* Start SUPPLIED PASSAGE *

SA How-To-Vote Card Follow Rates: Following card follow rates in SA is slightly tricky because it appears that the major parties each had at least two cards.  There are other orders that look like cards but appear to actually be mistaken attempts to follow cards where a certain mistake is often made, like confusing columns O and Q.  (Queensland will be much, much harder - there was a lot of chopping and changing there.)  Anyway I get the follow rates as: Liberal at least 29% (at least two cards combined), Family First 12.4% Labor 12 (two cards combined), Aus Liberty Alliance 7.6, Green 5.3, Shooters and Fishers 3.9, One Nation 2, Animal Justice 1.8, Lib Dems 1.4% (per card on website, nobody followed card on ABC site), Cyclists 0.4, Sex/HEMP 0.3.

SA Preference Flows: The strongest preference flows seen in SA (#1 to #2, whether distributed or not) were:  Christian Democrats to Family First 57.5, Mature Australia to Labor 43.6 (mostly donkey-votes), Liberal to Family First 43.04, Labor to Green 39.5, Green to Labor 34.8, ALA to One Nation 34.4, Arts to Green 32.8, Family First to Christian Democrats 31.3.  There were no others above 30%.

It seems there is a lot of consistency between states with the rate of ATL voters stopping before six preferences; this has run between 5% and 6% in each state so far.

Antony Green has a thorough summary of the SA Senate cutup.

Victoria

No surprises here, it's 5 Coalition 4 Labor 2 Green and the one and only Derryn Hinch.  Grahame Bowland has reported that Hinch gets a six-year term in his S282 recount, which is certain to spice up that little debate (since Hinch doesn't do so by the order-of-election method!)

There is a mild surprise in the exclusion order: Family First was the last party excluded, rather than the more fancied Sex Party (second last) and One Nation (third last).  The margin between Hume (Coalition) and Bain (Family First) was 26,812 votes, or .0996 quotas.  This one had one of the higher exhaust rates so far (5.2% at the point the result was determined at, rising to 8.6% after the throwing of preferences that determined only the election order.)

* End SUPPLIED PASSAGE *

→ TASK INSTRUCTIONS:
(1) From the Senate passage above, list every South Australian preference flow it names among the strongest, giving each pair with its percentage.
(2) Render this sentence from the Senate passage above into Spanish: "It seems there is a lot of consistency between states with the rate of ATL voters stopping before six preferences; this has run between 5% and 6% in each state so far."
(3) Set down, word for word, the stretch of the Senate passage above from "There is a mild" through "the election order.)".

* Start DATASET ROWS *

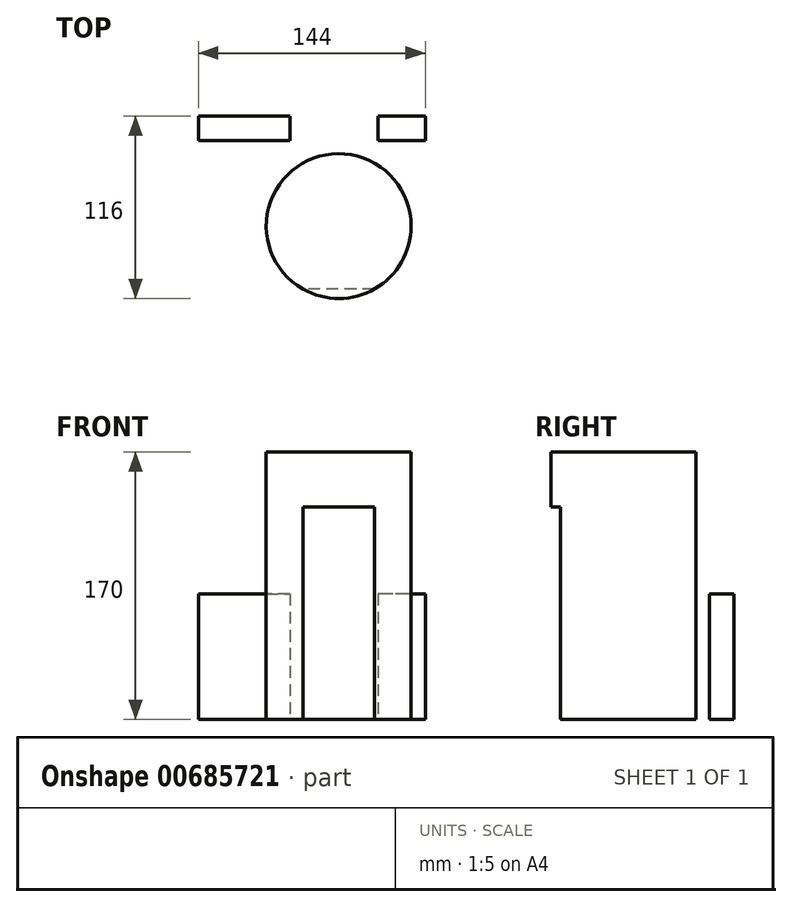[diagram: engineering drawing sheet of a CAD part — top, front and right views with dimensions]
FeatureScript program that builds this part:
annotation { "Feature Type Name" : "Feature", "Feature Type Description" : "" }
export const myFeature = defineFeature(function(context is Context, id is Id, definition is map)
    precondition{}
    {
        {
            var Q0;
            Q0=qCreatedBy(makeId("Top.planeOp"),FACE);
            var sketch = newSketch(context, id + "F0", { "sketchPlane" : qUnion([Q0])});
            skLineSegment(sketch, "E0.bottom", {"start": v(72, 55) * mm, "end": v(-72, 55) * mm});
            skLineSegment(sketch, "E0.top", {"start": v(72, -55) * mm, "end": v(-72, -55) * mm});
            skLineSegment(sketch, "E0.left", {"start": v(72, 55) * mm, "end": v(72, -55) * mm});
            skLineSegment(sketch, "E0.right", {"start": v(-72, 55) * mm, "end": v(-72, -55) * mm});
            skPoint(sketch, "E0.middle", {"position": v(0, 0) * mm});
            skLineSegment(sketch, "E1.bottom", {"start": v(-72, 55) * mm, "end": v(-13.9, 55) * mm});
            skLineSegment(sketch, "E1.top", {"start": v(-72, 39.43) * mm, "end": v(-13.9, 39.43) * mm});
            skLineSegment(sketch, "E1.left", {"start": v(-72, 55) * mm, "end": v(-72, 39.43) * mm});
            skLineSegment(sketch, "E1.right", {"start": v(-13.9, 55) * mm, "end": v(-13.9, 39.43) * mm});
            skLineSegment(sketch, "E2.bottom", {"start": v(72, 55) * mm, "end": v(41.93, 55) * mm});
            skLineSegment(sketch, "E2.top", {"start": v(72, 39.43) * mm, "end": v(41.93, 39.43) * mm});
            skLineSegment(sketch, "E2.left", {"start": v(72, 55) * mm, "end": v(72, 39.43) * mm});
            skLineSegment(sketch, "E2.right", {"start": v(41.93, 55) * mm, "end": v(41.93, 39.43) * mm});
            skCircle(sketch, "E3", {"center": v(17, -15) * mm, "radius": 46 * mm});
            skSolve(sketch);
        }
        {
            var Q0;
            Q0=makeQuery(id+"F0.imprint","IMPRINT",FACE,{"disambiguationData":[TD([[makeQuery(id+"F0.imprint","IMPRINT",EDGE,{"derivedFrom":sQuery(id+"F0.wireOp",EDGE,"E0.bottom")}),1.0]])]});
            extrude(context, id + "F1", {"entities" : qUnion([Q0]), "depth" : 80 * mm, "offsetDistance" : 25 * mm});
        }
        {
            var Q0;
            {var subQ0=sQuery(id+"F0.wireOp",EDGE,"E3");var subQ1=sQuery(id+"F0.wireOp",EDGE,"E0.top");var subQ2=makeQuery(id+"F0.imprint","INTERSECT",VERTEX,{"disambiguationData":[OD(0.0)],"derivedFrom":[subQ1,subQ0]});Q0=makeQuery(id+"F0.imprint","IMPRINT",FACE,{"disambiguationData":[TD([[makeQuery(id+"F0.imprint","IMPRINT",EDGE,{"disambiguationData":[TD([[subQ2,-1.0]])],"derivedFrom":subQ1}),1.0]])]});}
            var Q1;
            {var subQ0=sQuery(id+"F0.wireOp",EDGE,"E3");var subQ1=sQuery(id+"F0.wireOp",EDGE,"E0.top");var subQ2=makeQuery(id+"F0.imprint","INTERSECT",VERTEX,{"disambiguationData":[OD(0.0)],"derivedFrom":[subQ1,subQ0]});Q1=makeQuery(id+"F0.imprint","IMPRINT",FACE,{"disambiguationData":[TD([[makeQuery(id+"F0.imprint","IMPRINT",EDGE,{"disambiguationData":[TD([[subQ2,-1.0]])],"derivedFrom":subQ1}),-1.0]])]});}
            extrude(context, id + "F2", {"entities" : qUnion([Q0, Q1]), "operationType" : NewBodyOperationType.ADD, "depth" : 170 * mm, "offsetDistance" : 25 * mm});
        }
        {
            var Q0;
            {var subQ0=sQuery(id+"F0.wireOp",EDGE,"E3");var subQ1=sQuery(id+"F0.wireOp",EDGE,"E0.top");var subQ2=makeQuery(id+"F0.imprint","INTERSECT",VERTEX,{"disambiguationData":[OD(0.0)],"derivedFrom":[subQ1,subQ0]});Q0=makeQuery(id+"F0.imprint","IMPRINT",FACE,{"disambiguationData":[TD([[makeQuery(id+"F0.imprint","IMPRINT",EDGE,{"disambiguationData":[TD([[subQ2,-1.0]])],"derivedFrom":subQ1}),1.0]])]});}
            extrude(context, id + "F3", {"entities" : qUnion([Q0]), "operationType" : NewBodyOperationType.REMOVE, "depth" : 135 * mm, "offsetDistance" : 25 * mm});
        }
    });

* End DATASET ROWS *

→ ANSWERS:
(1)
Christian Democrats to Family First: 57.5
Mature Australia to Labor: 43.6
Liberal to Family First: 43.04
Labor to Green: 39.5
Green to Labor: 34.8
ALA to One Nation: 34.4
Arts to Green: 32.8
Family First to Christian Democrats: 31.3

(2) Parece que hay mucha coherencia entre los estados en cuanto a la proporción de votantes ATL que se detienen antes de seis preferencias; hasta ahora, esta ha oscilado entre el 5 % y el 6 % en cada estado.

(3)
There is a mild surprise in the exclusion order: Family First was the last party excluded, rather than the more fancied Sex Party (second last) and One Nation (third last).  The margin between Hume (Coalition) and Bain (Family First) was 26,812 votes, or .0996 quotas.  This one had one of the higher exhaust rates so far (5.2% at the point the result was determined at, rising to 8.6% after the throwing of preferences that determined only the election order.)